### [Text section]
----------

For C&RB‘s 10th Anniversary Issue, we look back at the challenges of the past ten years—and ahead at the new opportunities to come.
On the surface, all seemed right with the club world in April 2005. Tiger Woods had just defeated Chris DeMarco on the first hole of a sudden-death playoff to win the 2005 Masters, giving Woods four green jackets and nine major championships before his 30th birthday. After riding out the trauma of 9/11 and its subsequent effect on the economy in general, and leisure spending in particular, the excitement that Woods had first injected into the golf business in the late 1990s was fully percolating again. A 2005 report issued by the Golf 20/20 organization showed “significant expansion” from 2000 to 2005 of the U.S. golf economy (which it measured at $75.9 billion at the decade’s mid-point), driven by growth in facility operations revenue, golf real estate and golf tourism.
Golf 20/20 didn’t issue another Golf Economy Report until 2011—and when it did, a dramatically different picture came into view. The latter half of the decade had brought a decline of 9.4 percent, with the size of the golf economy now measured at $68.8 billion. The crashes in golf-related real estate and capital investment, including new course construction, were cited as the primary drivers for the decline, exacerbated by the effects of the deepest recession experienced in the U.S. since the Great Depression.
Golf 20/20’s 2011 report maintained an optimistic overall spin, noting that the industry had emerged from two significant economic downturns in the new millennium’s first decade to still have a higher number of traditional golf facilities than existed in 2000. But even the rosiest perspectives couldn’t overlook the fact that the bloom was now clearly off golf’s salad days, with future participation levels for the game projected to be flat or only showing marginally incremental growth at best.
In addition to the primary causes for why the golf boom had come to a screeching halt—overexpansion of courses, the bursting real estate bubble, the deep-seated economic malaise—the end of the decade had also brought some fundamental lifestyle shifts into the forefront, reflecting the fast-changing nature of how American families were significantly reorganizing their lives and priorities. In part, this was a response to the digital age, but it was also because new work- and home-based realities had taken firm root.
So as the new decade began, the combination of golf’s changing appeal with the emerging new profiles for both existing, and potential, members and guests, compelled all club and resort organizations to rethink how the business models that had served them well for many previous decades—models often built around golf as a core, and sometimes sole, offering—might now need to be seriously reassessed to ensure a club’s survival, let alone its success, in the years to come.

----------

### [Material]
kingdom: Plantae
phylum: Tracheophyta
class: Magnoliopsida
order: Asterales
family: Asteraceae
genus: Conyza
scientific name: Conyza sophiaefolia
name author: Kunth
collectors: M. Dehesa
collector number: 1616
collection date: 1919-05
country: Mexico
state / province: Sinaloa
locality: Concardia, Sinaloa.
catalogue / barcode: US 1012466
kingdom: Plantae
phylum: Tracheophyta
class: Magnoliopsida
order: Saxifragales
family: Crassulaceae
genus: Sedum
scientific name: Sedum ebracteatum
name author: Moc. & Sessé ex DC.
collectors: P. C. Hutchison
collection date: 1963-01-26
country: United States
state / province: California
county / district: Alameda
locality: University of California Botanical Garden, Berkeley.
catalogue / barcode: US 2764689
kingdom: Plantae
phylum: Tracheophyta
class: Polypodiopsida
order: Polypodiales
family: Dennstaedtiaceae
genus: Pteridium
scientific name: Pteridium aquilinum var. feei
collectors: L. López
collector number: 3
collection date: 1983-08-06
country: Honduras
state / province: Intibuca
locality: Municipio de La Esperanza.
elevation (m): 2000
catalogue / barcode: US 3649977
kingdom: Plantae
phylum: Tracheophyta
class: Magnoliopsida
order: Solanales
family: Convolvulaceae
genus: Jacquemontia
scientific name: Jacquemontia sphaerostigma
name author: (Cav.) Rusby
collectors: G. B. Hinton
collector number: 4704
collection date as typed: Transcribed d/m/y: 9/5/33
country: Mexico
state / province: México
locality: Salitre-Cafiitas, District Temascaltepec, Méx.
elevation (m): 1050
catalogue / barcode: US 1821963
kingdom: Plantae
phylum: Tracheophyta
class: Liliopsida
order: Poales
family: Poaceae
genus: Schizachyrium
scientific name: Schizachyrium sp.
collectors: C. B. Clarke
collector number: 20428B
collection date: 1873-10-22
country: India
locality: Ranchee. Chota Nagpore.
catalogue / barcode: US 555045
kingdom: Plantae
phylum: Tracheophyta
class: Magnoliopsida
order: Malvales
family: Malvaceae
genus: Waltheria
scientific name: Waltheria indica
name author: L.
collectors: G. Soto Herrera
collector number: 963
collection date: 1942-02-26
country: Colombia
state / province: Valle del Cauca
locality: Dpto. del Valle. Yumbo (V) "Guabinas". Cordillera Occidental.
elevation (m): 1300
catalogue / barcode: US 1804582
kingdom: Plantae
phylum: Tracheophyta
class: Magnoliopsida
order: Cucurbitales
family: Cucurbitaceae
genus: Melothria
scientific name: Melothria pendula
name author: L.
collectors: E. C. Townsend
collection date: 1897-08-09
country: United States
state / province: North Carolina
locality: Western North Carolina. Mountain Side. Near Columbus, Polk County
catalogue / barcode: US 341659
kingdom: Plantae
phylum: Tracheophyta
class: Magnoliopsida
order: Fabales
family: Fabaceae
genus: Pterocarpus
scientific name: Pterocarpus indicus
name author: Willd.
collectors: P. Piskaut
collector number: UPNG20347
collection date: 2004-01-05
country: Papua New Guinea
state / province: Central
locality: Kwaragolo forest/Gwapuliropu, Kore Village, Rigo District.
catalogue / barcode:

----------

### [Given task]
In the article on the golf business, what size did Golf 20/20's 2011 report give for the U.S. golf economy?

### [Complete response]
$68.8 billion.